:: Document section ::

===

M203 Diary

Saturday, November 26, 2005

Pika.. Pika.. Shi-Ze-Ru! *Zap* *Zap*

Uh, sorry. Studying for Health Issues (HI) has a tendency to turn you incoherent. Much like the notorious yellow Pokemon with the limited vocabulary, widely recognized to be a seizure-provoking factor. Frankly, I’m not convinced HI is as friendly as it sounds having been through the exam and all. With all due respect+ to the brilliant lecturers involved, I’m of the opinion that it’s a waste of time and space. Why, if you look in the study guide, you’ll see words such as “hazardous” and “disaster”, an apt description of the in-course assessment and the system itself. There were also words like “sexual” and “doctor-patient relationship”, but my colleagues will be my brothers, after all, and I’m not one to tell on my siblings. So any further elaboration into that matter is just… unethical.

Anyway, to compound matters, the studying I’ve been doing for the EoS is really burning me out. I’m doing like 10-hour study shifts now, which is more than I’ve ever done ever. Heck, I don’t even sleep that long. That’s why I’ve not been blogging for what seems to have been forever already. That’s why I’m here, online, to break my routine. In doing so, I’ve learned that Pikachu can cause epilepsy (Curious? Click the title!). The world surprises you everyday.

And that’s how the world should be. Something challenges you, any time of day, and you look forward to the next. Something changes you, any day of time, and you look around to see what. Or who. Or how. The intricacies of life are everywhere, existing solely to fascinate us. Yet for all the brilliance this world has to offer, there is a place where the beauty of Nature has overlooked. Like an experimentally regulated environment, it seems isolated, mechanical, restricted, and burdened by expectation.

===

:: Raw data ::

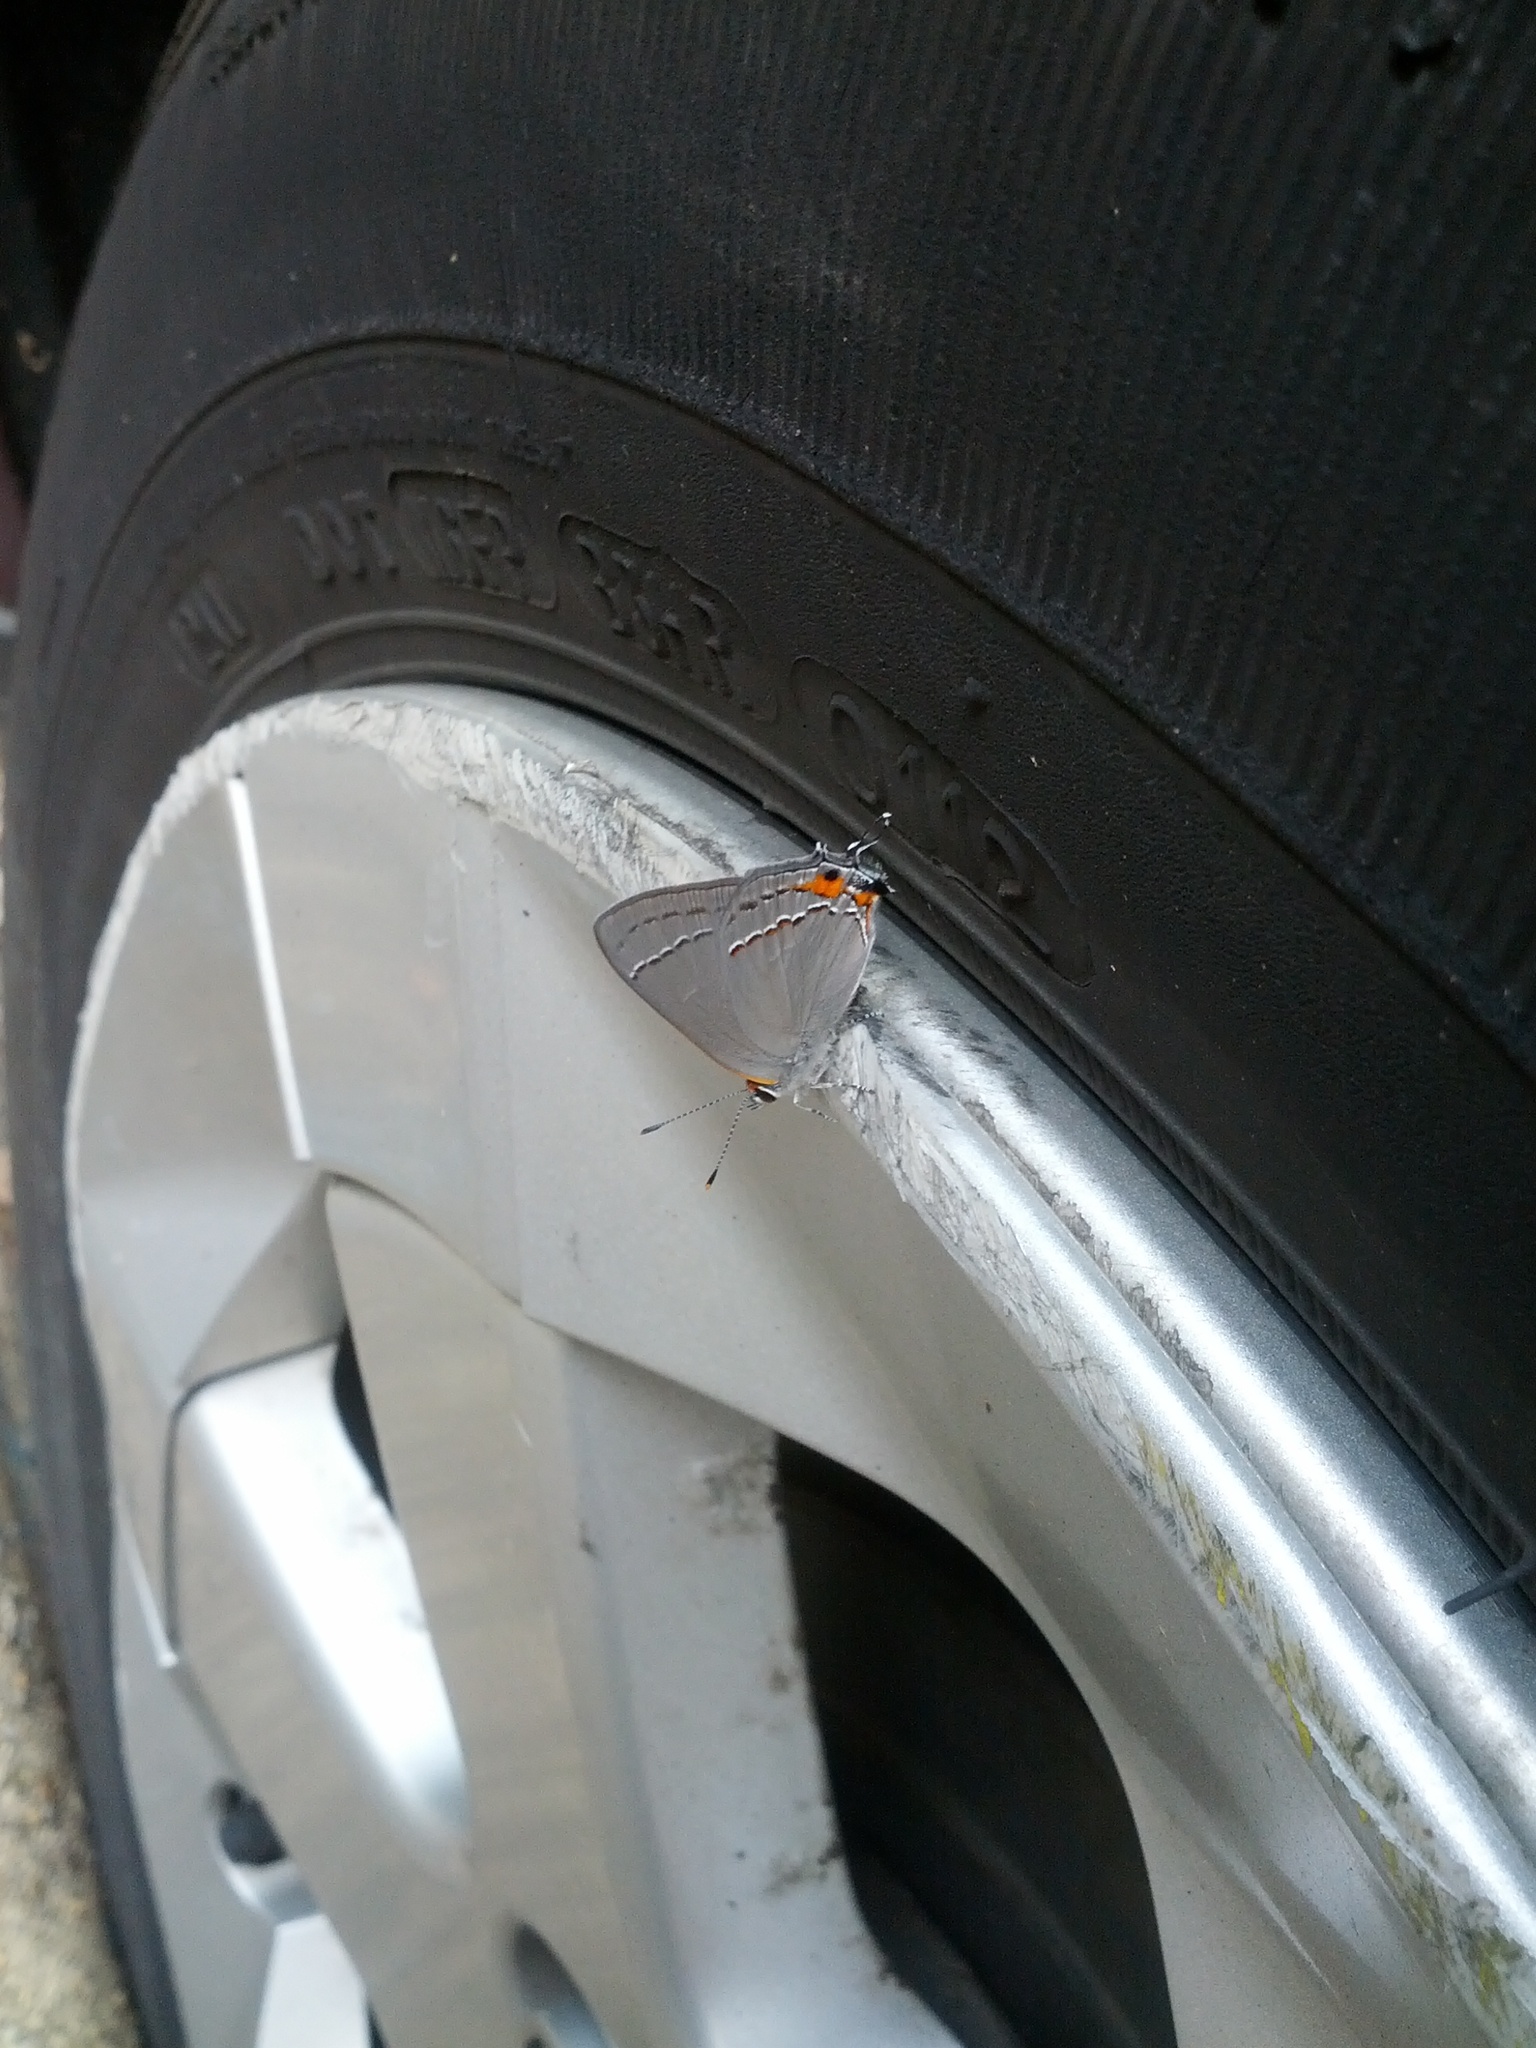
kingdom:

===

:: Problem description ::
Please resume the M203 Diary entry, picking up right after its final sentence.

:: Answer to the exercise ::
Ye Olde Alma Mater, so old it don’t even look like this no more..

Time seems to slow within its walls. It’s like it draws energy away from you, so that there’s nothing else that you can do except study. Which, incidentally, is something that we’re supposed to do anyway, so no biggie. Until you realize you’ve been doing it for days on end, and that you have days left to go with no end in sight. The monotony of it all just tears at you. Little itty bitty pieces of sensation and emotion, until all that remains is a mindless automaton. More specifically, one that can take a history and do a physical examination, whilst pretending to give a crap about its patient.

I firmly believe that the life we live is the price we pay, not so much for a lack of vision than it is due to a lack of insight. We knew what we were going to be going through, or so we said. Or so we thought. In truth, nothing could’ve prepared us for the discipline of medicine than discipline itself; you’d fit in nicely if you

a) Previously served in the military
b) Respond well to commands e.g. “sit!” “fetch!” “good doggie!”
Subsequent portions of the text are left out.